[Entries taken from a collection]
☆ ☆ ☆
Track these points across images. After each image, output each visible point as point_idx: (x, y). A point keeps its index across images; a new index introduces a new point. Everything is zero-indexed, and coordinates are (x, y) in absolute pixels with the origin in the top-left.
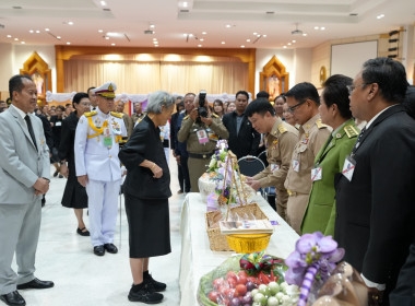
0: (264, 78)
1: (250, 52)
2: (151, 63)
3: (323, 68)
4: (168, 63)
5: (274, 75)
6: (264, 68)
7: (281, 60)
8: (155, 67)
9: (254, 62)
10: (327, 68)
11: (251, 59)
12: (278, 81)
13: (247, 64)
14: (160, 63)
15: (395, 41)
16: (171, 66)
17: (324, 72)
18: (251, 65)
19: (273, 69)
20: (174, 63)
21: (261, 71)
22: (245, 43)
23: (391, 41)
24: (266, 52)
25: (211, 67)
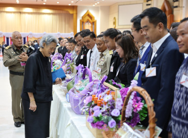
☆ ☆ ☆
Your task is to write out, exactly and without pictures, only the lines from the one holding "10: (327, 68)" to the last line of the data.

▶ [Response to this task]
10: (327, 68)
11: (251, 59)
12: (278, 81)
13: (247, 64)
14: (160, 63)
15: (395, 41)
16: (171, 66)
17: (324, 72)
18: (251, 65)
19: (273, 69)
20: (174, 63)
21: (261, 71)
22: (245, 43)
23: (391, 41)
24: (266, 52)
25: (211, 67)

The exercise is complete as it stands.